Avery was presented with a captured Confederate drum at Burton’s Station, Va., an instrument he carried throughout his enlistment. It earned him the title of “Drummer Boy of Cumberland.”

After his discharge, Brown lived in Delphos for three years. In 1866, he moved to Elkhart, Ind., where he worked as a stonecutter and musician. During the next 25 years, Avery organized bands throughout Indiana, Michigan and Ohio, becoming one of the Hoosier state’s best-known solo cornetists. He became close friends with Charles Gerard Conn, who owned the Elkhart-based Conn Musical Instrument Company and became a member of Conn’s Veteran Light Artillery, the only all-veteran company of its kind to be formed following the war. Due to his friendship with Conn, Avery was in a unique position to test every new Conn cornet model as it came out of the factory. In recognition of Avery Brown’s service to his country, and as a tribute to their friendship, Conn presented Avery with a special gold-plated engraved cornet, which became Avery’s most cherished possession.

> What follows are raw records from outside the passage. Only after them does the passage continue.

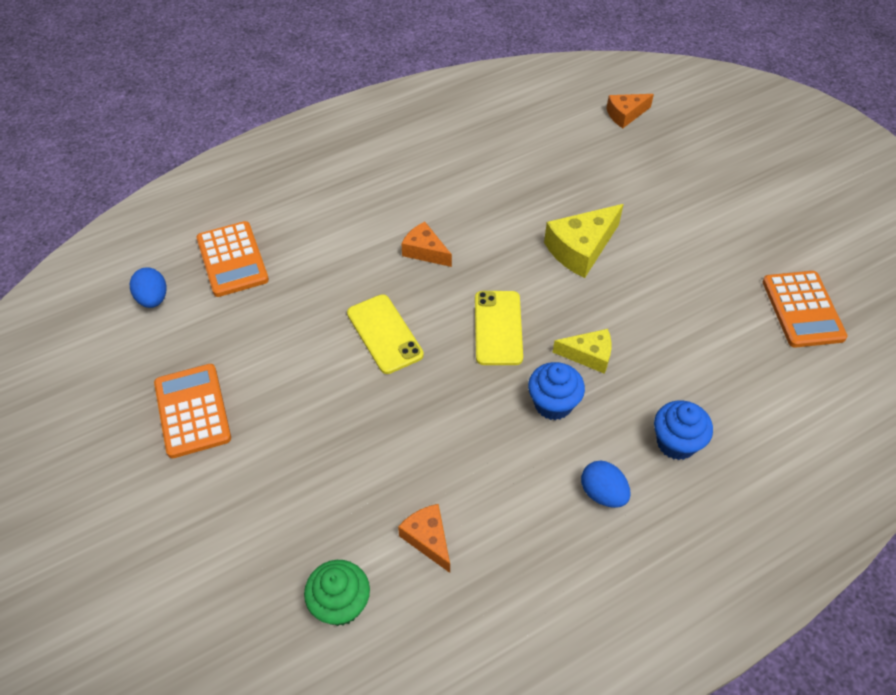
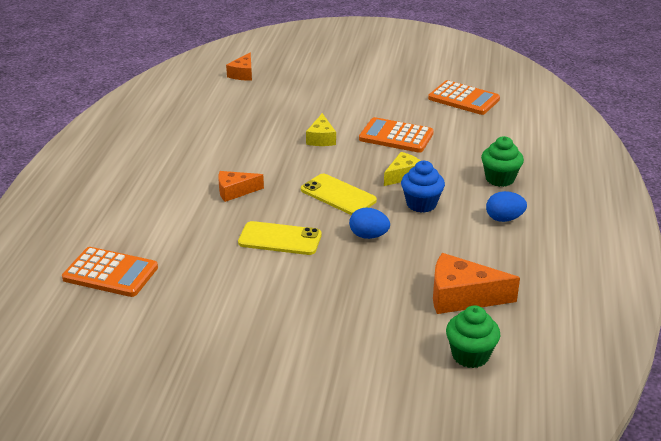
camera: 50 degrees left, 20 degrees down
(153, 299) = (87, 328): blue egg -> blue egg (368, 236)
(192, 411) = (225, 354): orange calculator -> orange calculator (396, 136)
(428, 539) = (462, 297): orange cheese -> orange cheese, size x1.60
(581, 249) = (321, 138): yellow cheese -> yellow cheese, size x0.62
(676, 443) = (500, 179): blue cupcake -> green cupcake

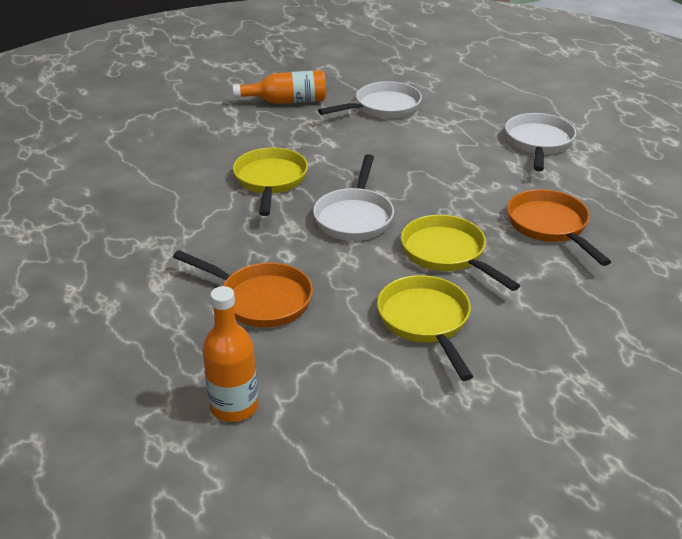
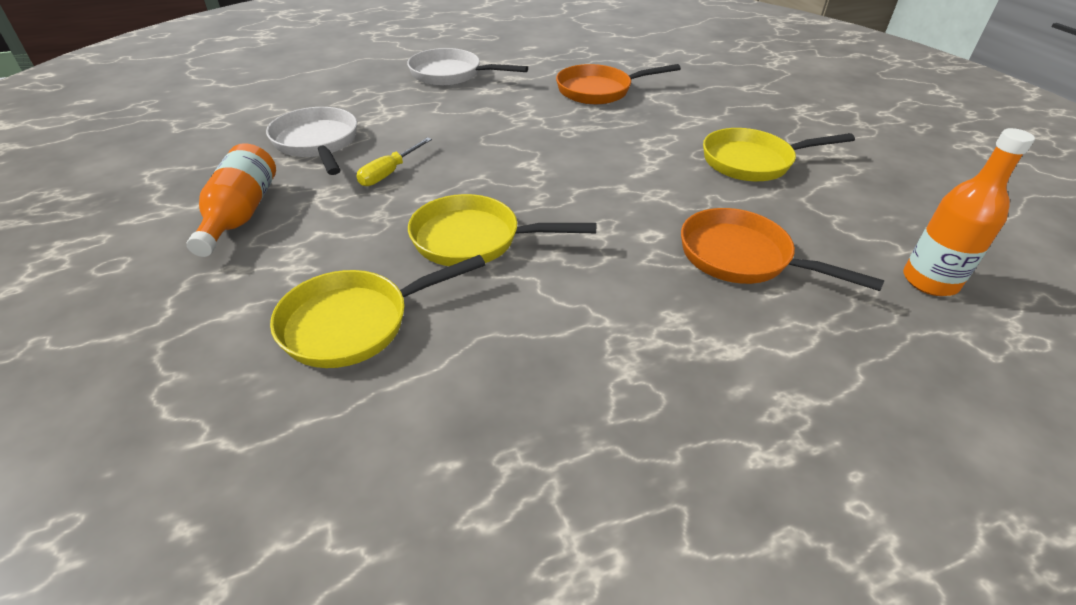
camera: 85 degrees left, 5 degrees up
(260, 299) = (742, 258): orange pan -> orange pan turned 90 degrees counterclockwise
(349, 139) = (389, 173): none -> yellow screwdriver
(354, 217) = (572, 183): white pan -> none
(447, 254) = (644, 140): yellow pan -> yellow pan (355, 323)

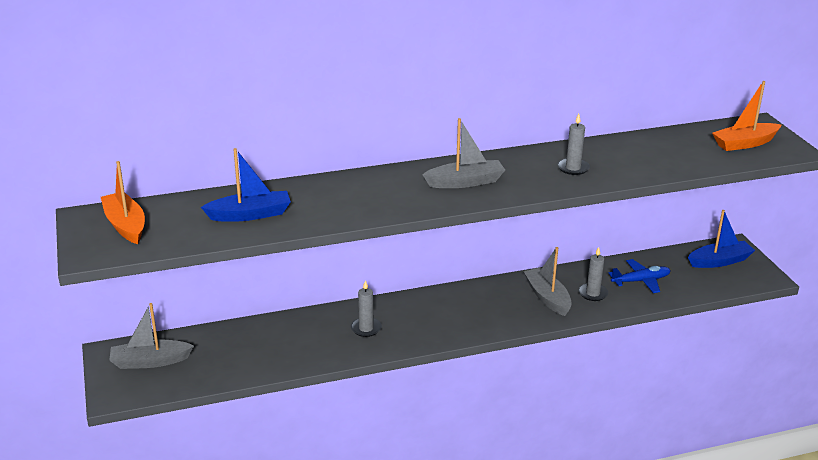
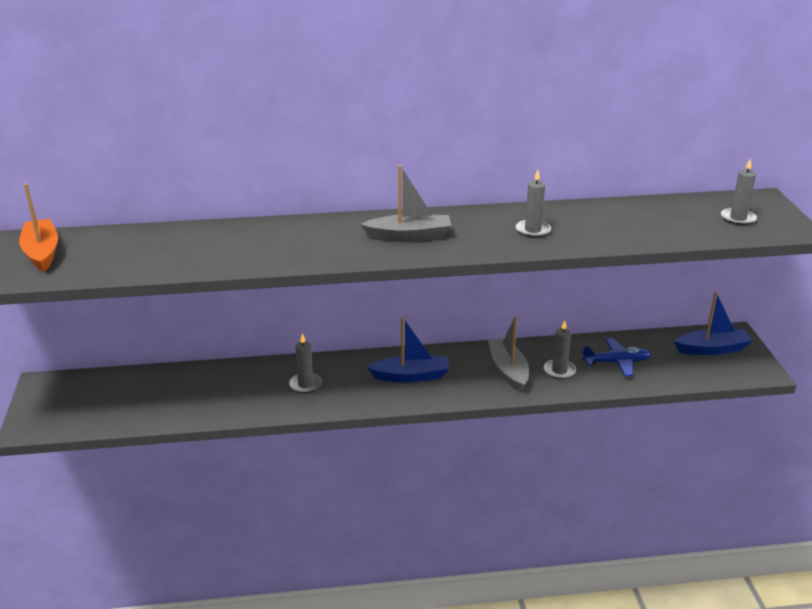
camera: 10 degrees right, 0 degrees up
(150, 361) = (78, 397): grey boat -> none
(250, 214) = (170, 252): blue boat -> blue boat (411, 376)
(744, 143) = (738, 218): orange boat -> grey candle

Avery and his wife, Cynthia, left Elkhart during the 1890s to move to Texas, Wisconsin, and then Michigan, but they returned to Elkhart a few years later, where he lived the remainder of his years.

The youngest Civil War veteran died at his Elkhart home on Nov. 2, 1904 and is buried in Elkhart’s Grace Lawn Cemetery. The captured Confederate drum he played is on display at the Elkhart County Historical Museum in Bristol, Ind., along with his discharge papers and a tintype photograph of the young “Drummer Boy Of Cumberland.”